Эти пятнадцать минут были наполнены приятными размышлениями. Володя вспомнил, что отвечает за пять волостей, и эта мысль доставила ему удовольствие. Он повторил про себя названия своих волостей: Севериновская, Бельчанская, Фестеровская, Куртовская, Буялыкская. Он представил себе их очертания на географической карте. Фестеровская волость была похожа на маленькую Италию, а весь район — на распластанную телячью кожу. Володя вспомнил улицы, площади, рощи и баштаны знакомых сел, помечтал о неизвестных землях и неисследованных хуторах на окраине района, где он еще не успел побывать.
Володя полюбил деревню так, как может полюбить ее только закоренелый горожанин в семнадцать лет. Поездка в незнакомое село радовала его, как географическое открытие. Володю влекло туда, где не ступала еще его нога. За каждым горбочком, за каждой рощей перед ним открывались неизвестные страны. В бричке он становился путешественником. Ему нравился самый процесс езды: в бричках ездили ответственные работники. В пути разморенный зноем и монотонным покачиванием, Володя любил наблюдать, как мелькает заклепка на ободе колеса, как вздрагивает на ухабах проеденное ржой крыло брички, как подпрыгивает съехавший на спину наган Грищенко, сидящего на козлах. Он с гордостью думал, что все это движение совершается ради него. От него зависит, куда ехать. Везут его, Володю. Ради него, Володи, вертятся колеса, семенят гнедые коники и Грищенко размахивает кнутом.
Тщеславие, простительное в человеке, который еще не привык быть взрослым, иногда побеждало врожденную Володину скромность. В глубине души он сознавал, что носит кольт обнаженным не потому, что это удобно, а потому, что это приятно. Не менее приятно было ставить на бумаге круглую печать. Иногда он оттискивал ее и на тех бумагах, где достаточно было углового штампа. В протоколах допроса ему нравилась заключительная фраза: «Больше ничего показать не имею, в чем и расписываюсь». Ему импонировала и общая конструкция фразы и особенно глагол «не имею». Ему казалось, что это слово превосходно отражает ту крайнюю степень опустошенности, какую являет собой обвиняемый в результате искусного допроса — обессиленный, дрожащий, открывший все свои мрачные тайны, раздавленный неумолимой логикой следователя.
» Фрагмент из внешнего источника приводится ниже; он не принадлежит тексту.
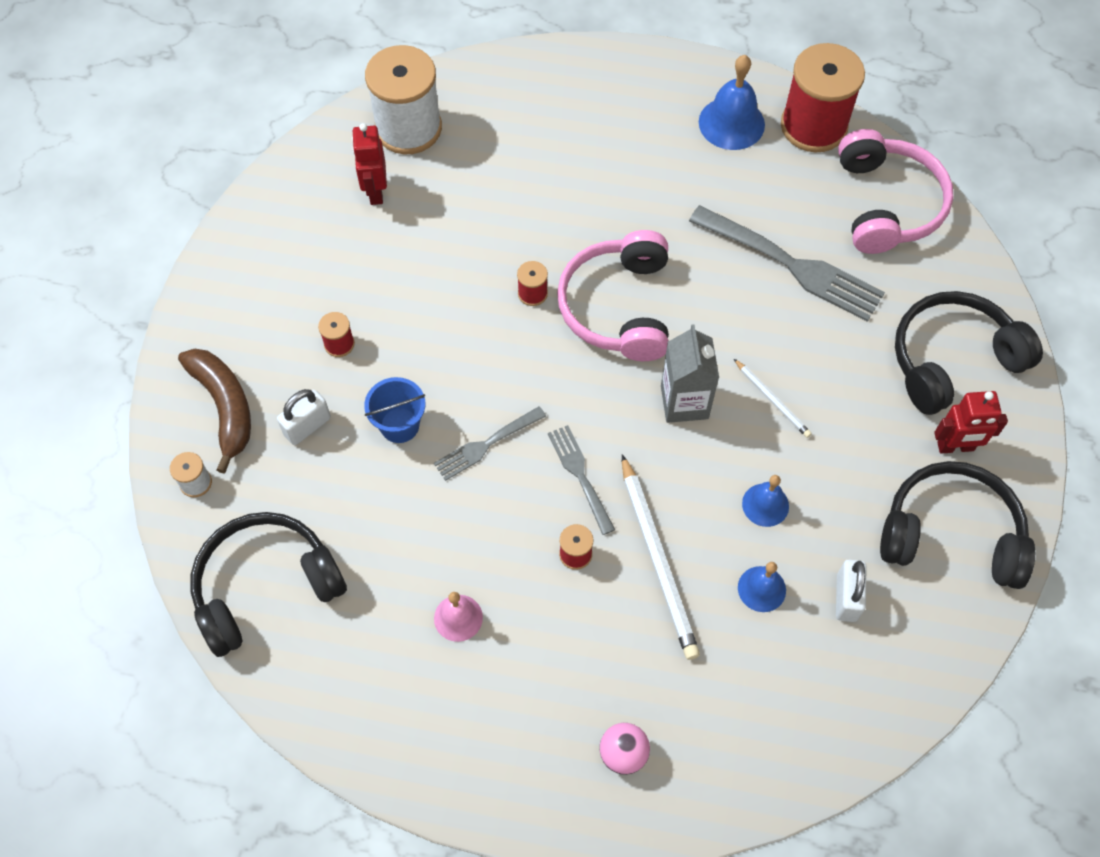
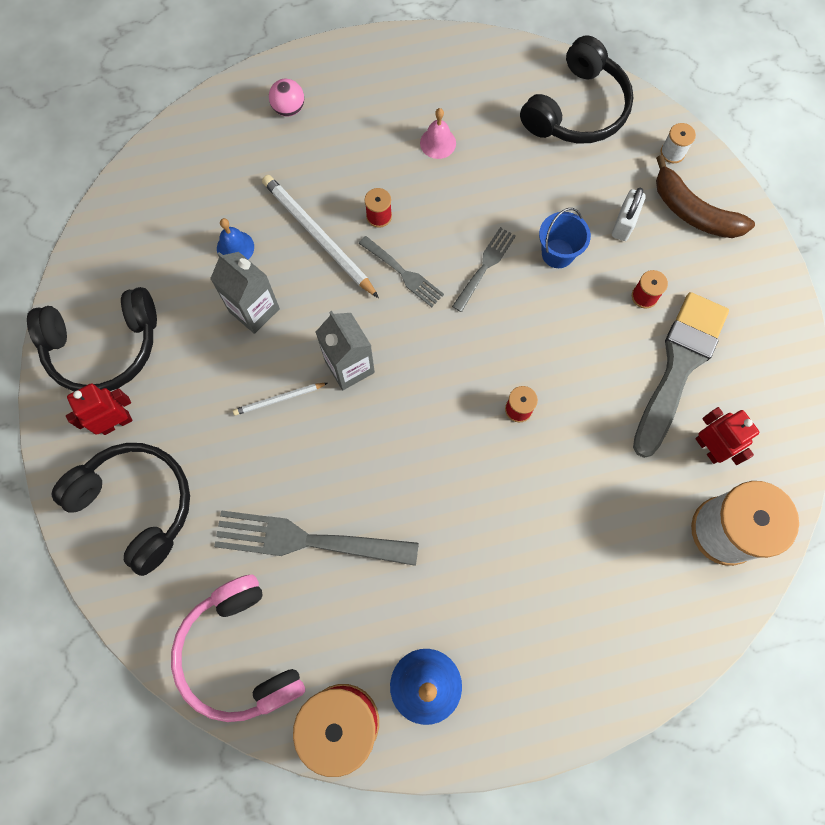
camera: 155 degrees right, 10 degrees up
pink headphones [557,230,669,361] -> none
white pencil [734,359,812,438] -> white pencil turned 45 degrees counterclockwise [233,383,328,415]
blue bell [742,475,789,527] -> grey carton [210,252,280,334]
white padlock [836,560,867,622] -> none
black headphones [895,291,1043,415] -> black headphones turned 90 degrees counterclockwise [51,443,190,576]
none -> grey brush [633,292,729,458]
Но больше всего Володя любил расхаживать по базару меж возов и ловить на себе почтительные взгляды приезжих хозяев. Иногда он подходил к ним и проверял их документы и конские карточки. Дядьки были большей частью совершенно мирные, и документы их оказывались в полном порядке. Володя уходил от возов, чувствуя свою вину перед дядьками; он был молод и не догадывался, что дядьки им весьма довольны. Довольны же они были потому, что испытывали радостное ощущение миновавшей опасности. Сохраняя монументальную неподвижность, которая позволяла догадываться о том, что они сидят на продуктах, привезенных для продажи и спрятанных где-то в глубине фургонов, под мешками с сечкой, под овчинами, ряднами и соломенной трухой, хозяева еще долго смаковали воспоминание о неприятностях, которые могли с ними произойти, но не произошли; а Володя в это время шагал в другом конце базара, пристально вглядываясь в лица дядьков и чувствуя на себе их почтительные взгляды.